Later on Monday, a delegation of German workers will also protest at Amazon's headquarters in Seattle.

The union is planning further action on Tuesday in Germany in the town of Werne.

Amazon said 640 workers expected on the early shift had failed to turn up for work and that the industrial action would have little or no impact on orders: "Our customers can continue to rely on us for the prompt delivery of their Christmas presents," said a spokeswoman told Reuters.

The union said up to 700 workers joined the strike in Bad Hersfeld and another 200 had taken action in Leipzig.

The Verdi union added that action at the Graben site - the first strike at that plant - had been well supported.

Classification row

Amazon's sales in Germany are growing fast.
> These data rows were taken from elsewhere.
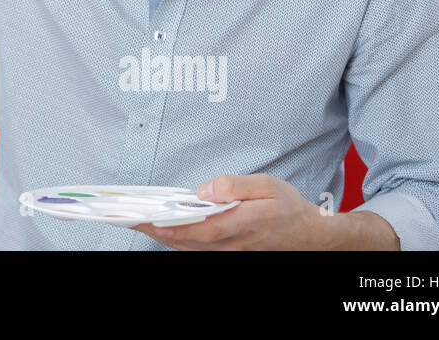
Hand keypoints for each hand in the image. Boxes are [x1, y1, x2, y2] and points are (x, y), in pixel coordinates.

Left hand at [130, 174, 325, 249]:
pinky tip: (161, 229)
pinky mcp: (229, 253)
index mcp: (240, 224)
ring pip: (188, 248)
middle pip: (185, 241)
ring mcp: (230, 252)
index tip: (143, 217)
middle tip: (126, 217)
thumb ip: (234, 186)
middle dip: (154, 230)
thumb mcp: (268, 185)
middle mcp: (232, 243)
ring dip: (161, 236)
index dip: (168, 225)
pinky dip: (175, 241)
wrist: (312, 237)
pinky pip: (196, 250)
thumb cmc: (289, 207)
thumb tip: (203, 191)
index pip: (197, 228)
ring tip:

Last year, they rose by 21% and the country is the firm's second-biggest market after the US, responsible for about a third of all overseas sales.

Verdi has called a series of strikes this year in an attempt to get the company to accept collective bargaining agreements for its staff.

It says Amazon is not paying them comparable rates to other warehouse staff in Germany, because the company has classified the staff as logistics workers, whose rates of pay are lower.

Verdi said in a statement: "The Amazon system is characterised by low wages, permanent performance pressure and short-term contracts."

Amazon says that they are well paid compared with other logistics workers in the country.

The union is also unhappy with what it calls the company's practice of "constant monitoring" of workers and what it says are impossible workplace targets.

Last month, an investigation by the BBC's Panorama programme into a UK-based Amazon warehouse found conditions a stress expert said could cause "mental and physical illness".

Prof Michael Marmot was shown secret filming of night shifts involving up to 11 miles of walking at the warehouse - where an undercover worker was expected to collect orders every 33 seconds.

Amazon told the BBC in a statement that worker safety was its "number one priority".